Days like that were part of the steep learning-curve we climbed when we became car-free, but it’s gotten a lot better. We have to break the rules sometimes, and we call on any resource that’s available when we find ourselves in a lurch. Sometimes when it gets bad--like wind that actually pushes the bikes or lightning--we just stop and take cover wherever we are. We've ridden in rain, wind, cold, and heat again and again. I also have to be okay with being the family that bursts into a store during a rainstorm and takes shelter--for hours, sometimes. We try to be charming; it buys you a lot of tolerance when you're sitting on the floor killing time at Target. We’re beginning to establish our limits, and we're better at knowing when enough is enough. In a car you can see your fuel tank becoming empty, or that your "check engine" light has come on. Attending to the errands, pleasures, and requirements of a large family in suburbia without a car requires a whole different frame of reference. There’s a mental checklist that always goes on: how much do we have with us in the way of snacks, water, and cash? Disposable diapers and wipes? Replacement outfit or two? Sand toys for impromptu digging opportunities? The library books we keep forgetting to take back? I know these needs present themselves however your family travels: be it car, subway, monorail, bus, camel, rickshaw, or bicycle.

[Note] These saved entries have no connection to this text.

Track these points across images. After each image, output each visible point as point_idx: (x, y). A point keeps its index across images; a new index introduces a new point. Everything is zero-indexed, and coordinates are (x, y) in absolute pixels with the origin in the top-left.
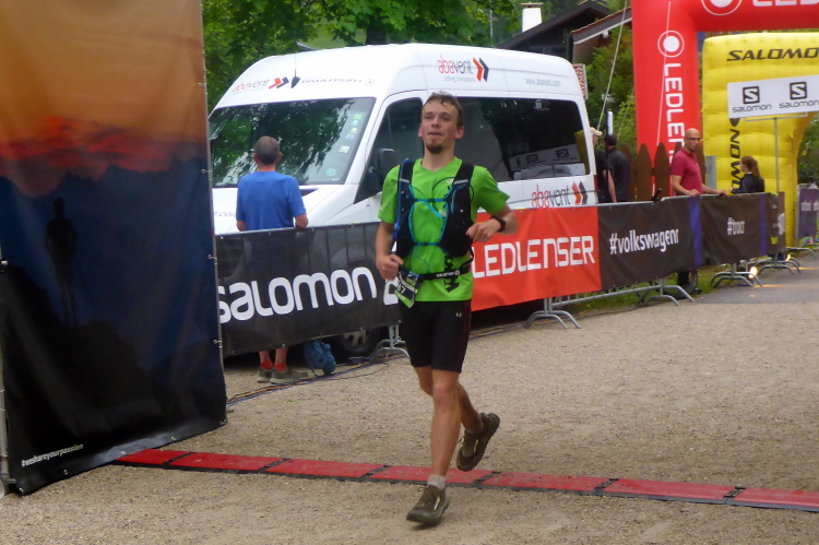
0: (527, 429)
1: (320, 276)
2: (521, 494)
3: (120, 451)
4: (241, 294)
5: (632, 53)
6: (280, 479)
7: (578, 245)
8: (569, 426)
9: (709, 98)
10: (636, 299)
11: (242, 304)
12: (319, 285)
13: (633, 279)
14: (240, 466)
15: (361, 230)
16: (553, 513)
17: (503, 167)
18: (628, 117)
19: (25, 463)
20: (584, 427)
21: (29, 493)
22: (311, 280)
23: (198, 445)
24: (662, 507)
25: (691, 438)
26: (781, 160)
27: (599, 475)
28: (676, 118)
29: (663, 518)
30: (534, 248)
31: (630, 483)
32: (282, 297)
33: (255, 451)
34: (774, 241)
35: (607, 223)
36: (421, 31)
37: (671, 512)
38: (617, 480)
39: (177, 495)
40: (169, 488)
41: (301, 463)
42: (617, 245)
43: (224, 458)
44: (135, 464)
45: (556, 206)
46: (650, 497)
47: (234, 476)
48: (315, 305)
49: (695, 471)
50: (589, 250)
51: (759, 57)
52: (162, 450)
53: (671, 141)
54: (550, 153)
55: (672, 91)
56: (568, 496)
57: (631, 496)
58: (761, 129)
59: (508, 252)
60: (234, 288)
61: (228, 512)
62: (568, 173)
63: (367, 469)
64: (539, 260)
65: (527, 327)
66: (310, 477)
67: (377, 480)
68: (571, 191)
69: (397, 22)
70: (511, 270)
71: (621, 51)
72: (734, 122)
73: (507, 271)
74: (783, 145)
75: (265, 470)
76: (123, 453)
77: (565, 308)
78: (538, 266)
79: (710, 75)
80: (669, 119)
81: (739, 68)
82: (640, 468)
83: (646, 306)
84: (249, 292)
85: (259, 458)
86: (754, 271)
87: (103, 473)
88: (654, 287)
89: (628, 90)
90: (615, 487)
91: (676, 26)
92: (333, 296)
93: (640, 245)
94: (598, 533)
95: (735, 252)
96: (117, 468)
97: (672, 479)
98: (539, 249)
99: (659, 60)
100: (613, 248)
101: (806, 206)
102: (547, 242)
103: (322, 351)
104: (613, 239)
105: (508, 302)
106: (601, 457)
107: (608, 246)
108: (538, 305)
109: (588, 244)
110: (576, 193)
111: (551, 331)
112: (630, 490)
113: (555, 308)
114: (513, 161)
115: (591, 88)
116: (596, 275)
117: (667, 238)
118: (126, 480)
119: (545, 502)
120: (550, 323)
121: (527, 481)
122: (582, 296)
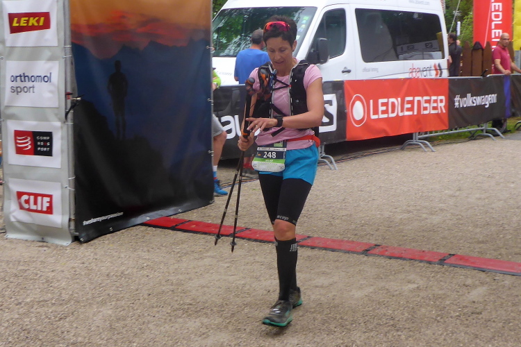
0: (399, 217)
2: (392, 261)
3: (146, 218)
4: (228, 123)
7: (436, 101)
8: (424, 216)
9: (518, 16)
10: (469, 135)
11: (228, 128)
13: (468, 123)
16: (412, 277)
17: (393, 52)
18: (469, 25)
19: (85, 223)
20: (434, 217)
21: (86, 242)
23: (195, 216)
24: (482, 275)
25: (501, 228)
27: (442, 251)
28: (497, 27)
29: (482, 284)
30: (409, 102)
31: (461, 258)
33: (229, 222)
35: (454, 89)
37: (488, 280)
38: (454, 255)
39: (177, 249)
40: (173, 244)
41: (256, 232)
42: (459, 102)
43: (210, 226)
44: (154, 226)
45: (423, 77)
46: (475, 268)
49: (503, 251)
50: (443, 105)
52: (172, 217)
53: (494, 40)
54: (422, 44)
55: (496, 11)
56: (422, 264)
57: (462, 267)
59: (393, 104)
61: (207, 261)
62: (431, 57)
64: (411, 109)
65: (402, 149)
66: (261, 241)
67: (303, 246)
68: (433, 68)
70: (394, 115)
73: (392, 115)
75: (234, 235)
76: (148, 218)
77: (426, 139)
78: (410, 113)
80: (493, 27)
82: (469, 247)
83: (475, 139)
84: (233, 122)
85: (231, 227)
87: (134, 231)
88: (480, 128)
89: (469, 9)
90: (453, 260)
93: (473, 103)
94: (440, 292)
96: (143, 228)
97: (488, 256)
98: (412, 102)
100: (457, 104)
102: (417, 98)
104: (457, 99)
105: (392, 134)
106: (444, 238)
107: (453, 102)
108: (409, 136)
109: (441, 101)
110: (436, 70)
111: (417, 153)
112: (461, 263)
113: (420, 139)
114: (399, 48)
115: (447, 7)
116: (446, 120)
117: (490, 99)
118: (147, 237)
119: (407, 268)
120: (416, 147)
121: (397, 253)
122: (436, 132)
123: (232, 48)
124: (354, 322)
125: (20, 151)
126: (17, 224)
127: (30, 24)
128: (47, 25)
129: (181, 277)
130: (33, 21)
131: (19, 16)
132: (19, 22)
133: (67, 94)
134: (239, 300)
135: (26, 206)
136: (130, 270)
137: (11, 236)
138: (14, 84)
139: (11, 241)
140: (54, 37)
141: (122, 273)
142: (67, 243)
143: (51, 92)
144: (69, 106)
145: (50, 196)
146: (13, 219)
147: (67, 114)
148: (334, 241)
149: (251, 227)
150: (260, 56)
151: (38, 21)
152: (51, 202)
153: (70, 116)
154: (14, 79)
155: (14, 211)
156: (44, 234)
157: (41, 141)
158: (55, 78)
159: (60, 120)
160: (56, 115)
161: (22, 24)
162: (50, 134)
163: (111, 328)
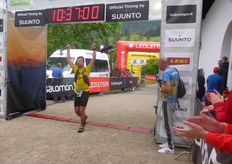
0: (95, 114)
1: (64, 86)
2: (93, 126)
3: (27, 113)
4: (50, 88)
5: (117, 54)
6: (53, 120)
7: (106, 83)
8: (102, 114)
9: (128, 61)
10: (115, 92)
11: (50, 89)
12: (64, 87)
13: (114, 89)
14: (47, 117)
15: (71, 79)
16: (98, 130)
17: (95, 70)
18: (115, 63)
19: (9, 115)
20: (105, 114)
21: (10, 120)
22: (62, 86)
23: (40, 113)
24: (117, 130)
25: (122, 117)
26: (139, 72)
27: (106, 123)
28: (123, 64)
30: (99, 83)
31: (111, 125)
32: (57, 89)
33: (49, 115)
34: (137, 84)
35: (111, 80)
36: (84, 48)
37: (118, 131)
38: (109, 124)
39: (35, 122)
40: (34, 121)
41: (57, 118)
42: (112, 84)
43: (44, 116)
44: (29, 116)
45: (103, 77)
46: (115, 128)
47: (45, 119)
48: (63, 90)
49: (122, 123)
50: (108, 84)
51: (136, 56)
52: (34, 113)
53: (122, 67)
54: (103, 68)
55: (123, 60)
56: (101, 127)
57: (111, 127)
58: (136, 67)
59: (95, 84)
60: (49, 87)
61: (43, 125)
62: (106, 72)
63: (68, 120)
64: (100, 85)
65: (97, 96)
66: (58, 120)
67: (69, 122)
69: (80, 46)
70: (95, 87)
71: (115, 53)
72: (132, 65)
73: (94, 87)
74: (139, 70)
75: (51, 118)
77: (103, 93)
79: (128, 58)
81: (133, 57)
82: (114, 122)
84: (52, 88)
85: (50, 116)
86: (134, 89)
87: (23, 117)
88: (118, 91)
89: (116, 59)
90: (109, 126)
91: (124, 50)
92: (66, 89)
94: (105, 134)
95: (131, 86)
96: (26, 116)
97: (118, 125)
98: (100, 83)
99: (121, 55)
101: (142, 79)
102: (101, 82)
103: (63, 98)
105: (94, 92)
106: (107, 120)
107: (111, 84)
108: (99, 92)
109: (108, 83)
110: (106, 75)
111: (101, 97)
114: (97, 69)
115: (110, 58)
116: (109, 88)
118: (27, 119)
119: (97, 128)
120: (101, 95)
121: (94, 124)
122: (106, 91)
123: (52, 68)
124: (82, 142)
128: (1, 60)
129: (36, 130)
133: (6, 79)
134: (51, 136)
136: (22, 128)
140: (2, 64)
141: (19, 128)
142: (4, 120)
143: (1, 78)
144: (6, 82)
147: (5, 85)
148: (78, 120)
149: (56, 116)
150: (59, 70)
153: (6, 85)
158: (2, 75)
159: (3, 86)
160: (2, 85)
163: (16, 144)
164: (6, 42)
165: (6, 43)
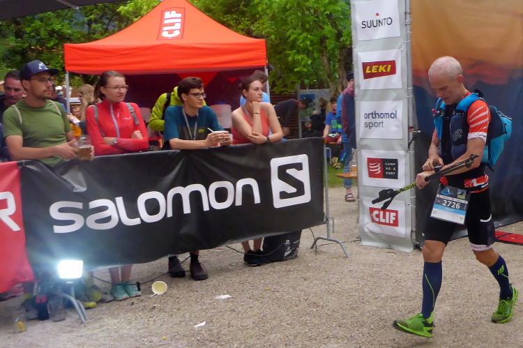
125: (372, 175)
126: (369, 234)
127: (380, 71)
128: (393, 71)
130: (382, 69)
131: (371, 64)
132: (371, 69)
133: (410, 128)
135: (377, 220)
136: (462, 274)
137: (365, 243)
138: (368, 120)
139: (365, 248)
140: (399, 81)
141: (456, 276)
142: (409, 250)
143: (397, 126)
144: (411, 137)
145: (396, 212)
146: (366, 230)
147: (409, 144)
151: (386, 68)
152: (396, 217)
153: (412, 146)
154: (367, 116)
155: (367, 223)
156: (391, 242)
157: (388, 166)
158: (400, 115)
159: (404, 149)
160: (401, 145)
161: (373, 71)
162: (395, 161)
164: (406, 13)
165: (408, 16)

I was really surprised by one development: selling our car radicalized and marginalized us. We were out of the closet as having Blown It Big Time. It was the one thing that we could say that seemed to give everyone pause. We knew many who had let go of cable television, but we didn’t yet know anyone else who had become a no-car family. It automatically cast us in a role I didn’t know if I was ready to occupy. People started to rationalize their car ownership to us, saying they lived too far from work, or had to car pool too many kids to too many functions. I got used to saying things to make them more comfortable. I didn’t want us to alienate people by seeming holier-than-thou. When we made a new acquaintance, I prepared myself for the chirpy, polite response people gave when we told them we don’t have a car. It’s like telling people you live in a trailer on the side of the road. They bite back their surprise, try to seem like they’re unfazed, and then when a few minutes pass and the conversation stalls, they furrow their brow: “Really?”
That automatic pariah-status leads me to consider unconventional solutions to things that come up for our family. Often it's an answer based on practicality, but sometimes I choose to do something off-the-wall simply because . . . well, because we can. It's almost like taking that first leap was a one-time thing, and now we've become altogether different from the people we were before. Our much-utilized hike-and-bike trail is technically closed at sunset, but if we need to in order to get home, we ride screaming through the S-curves in the moonlight, children chirruping happily in the trailer and the tree branches gnarled silhouettes against the sky.